DATA UNDER STUDY

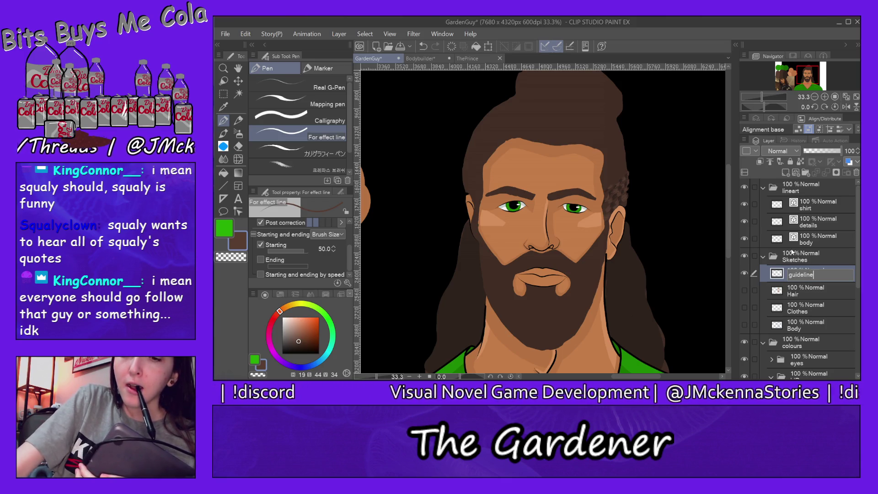
key(Return)
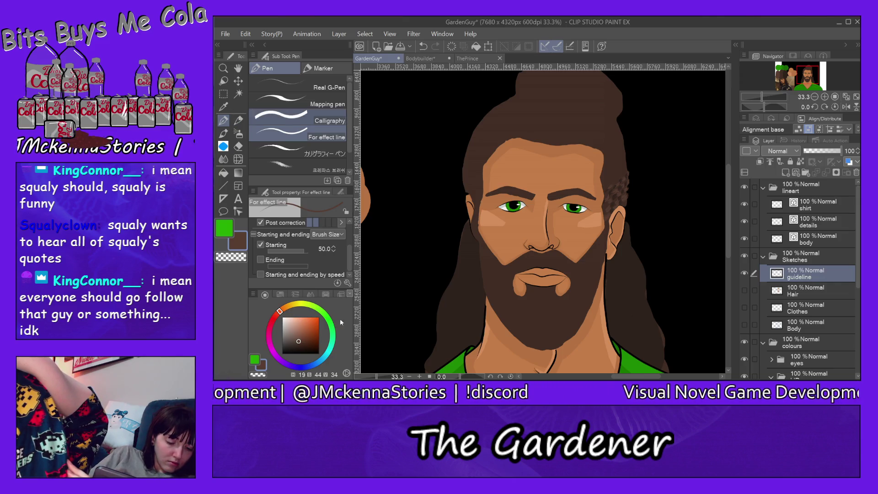
click(317, 364)
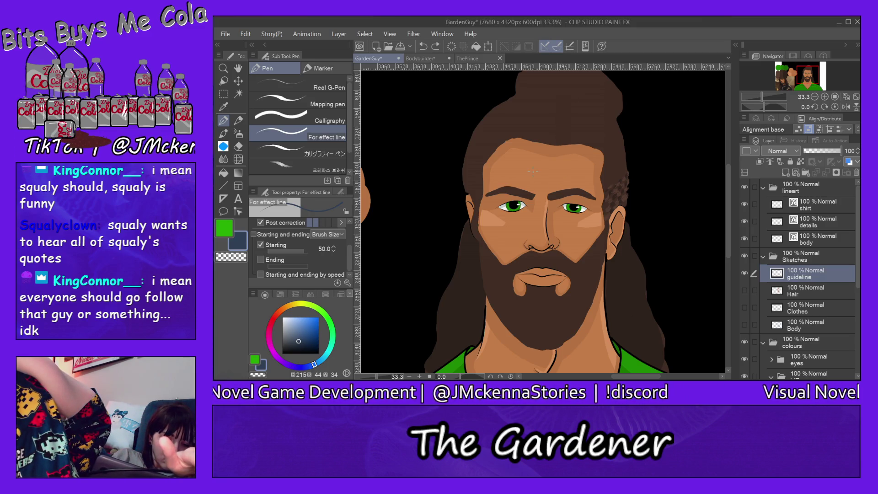
Step: Enlarge the pen to size 30 and draw six blue hair-flow guides down the front and right hair
scroll(297, 247, up, 3)
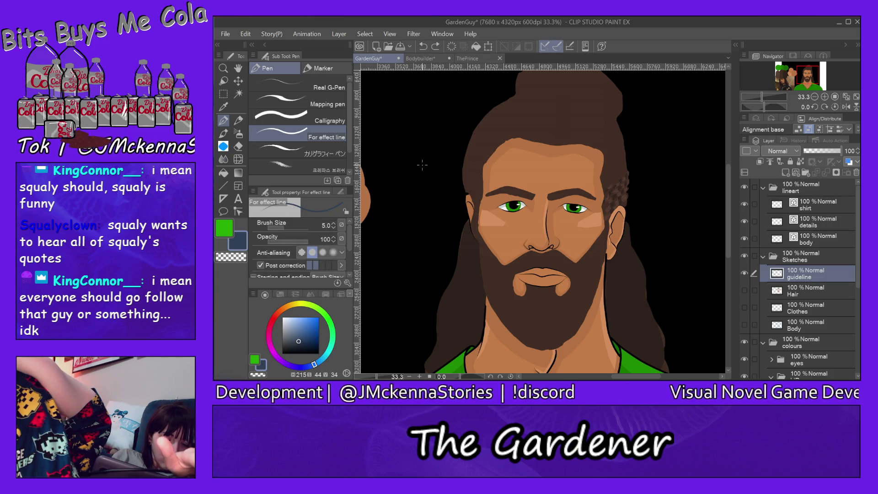
scroll(563, 151, up, 5)
scroll(568, 149, down, 4)
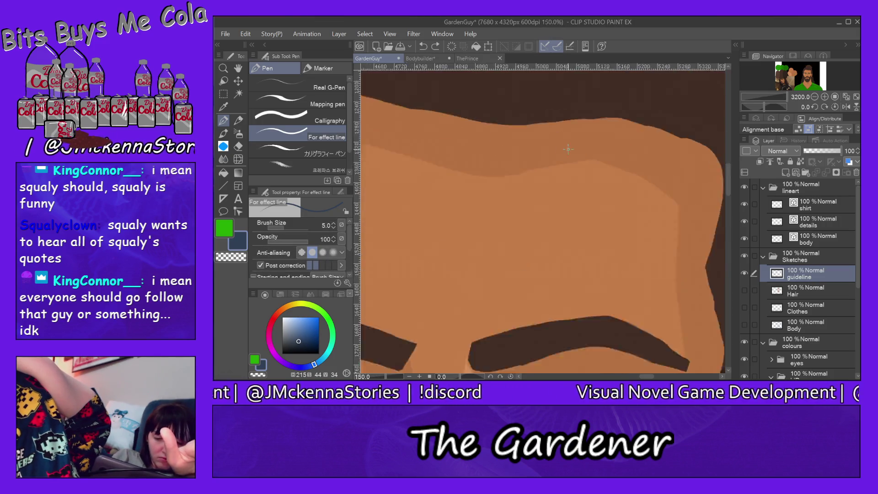
scroll(664, 159, up, 3)
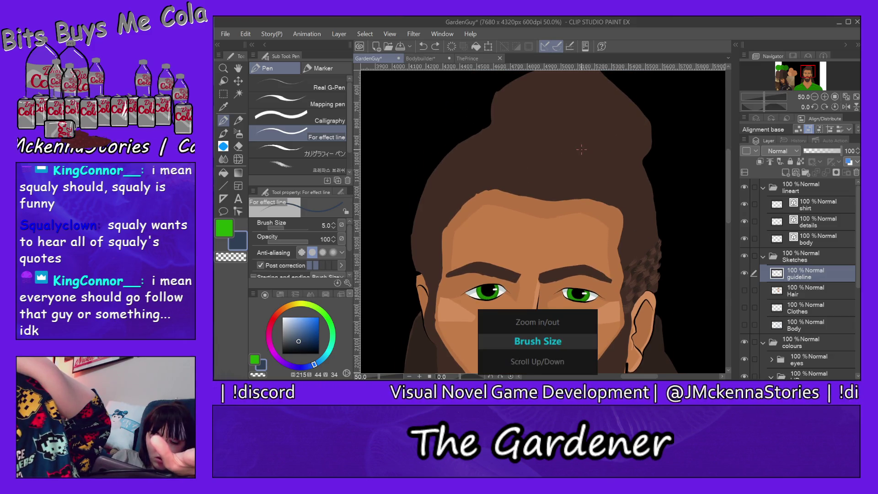
scroll(572, 146, up, 3)
scroll(572, 147, down, 3)
scroll(572, 147, up, 1)
key(bracketright)
key(bracketright)
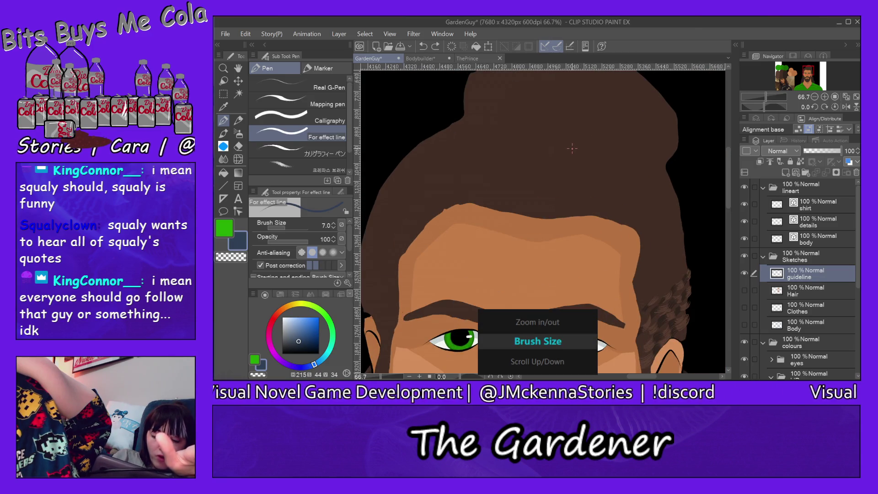
key(bracketright)
key(bracketright)
key(bracketright)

EXERCISE DIRECTIONS
Exact reproduction of the entries above is what's needed; images stay out.

ANSWER SPACE
key(Return)
click(317, 364)
Step: Enlarge the pen to size 30 and draw six blue hair-flow guides down the front and right hair
scroll(297, 247, up, 3)
scroll(563, 151, up, 5)
scroll(568, 149, down, 4)
scroll(664, 159, up, 3)
scroll(572, 146, up, 3)
scroll(572, 147, down, 3)
scroll(572, 147, up, 1)
key(bracketright)
key(bracketright)
key(bracketright)
key(bracketright)
key(bracketright)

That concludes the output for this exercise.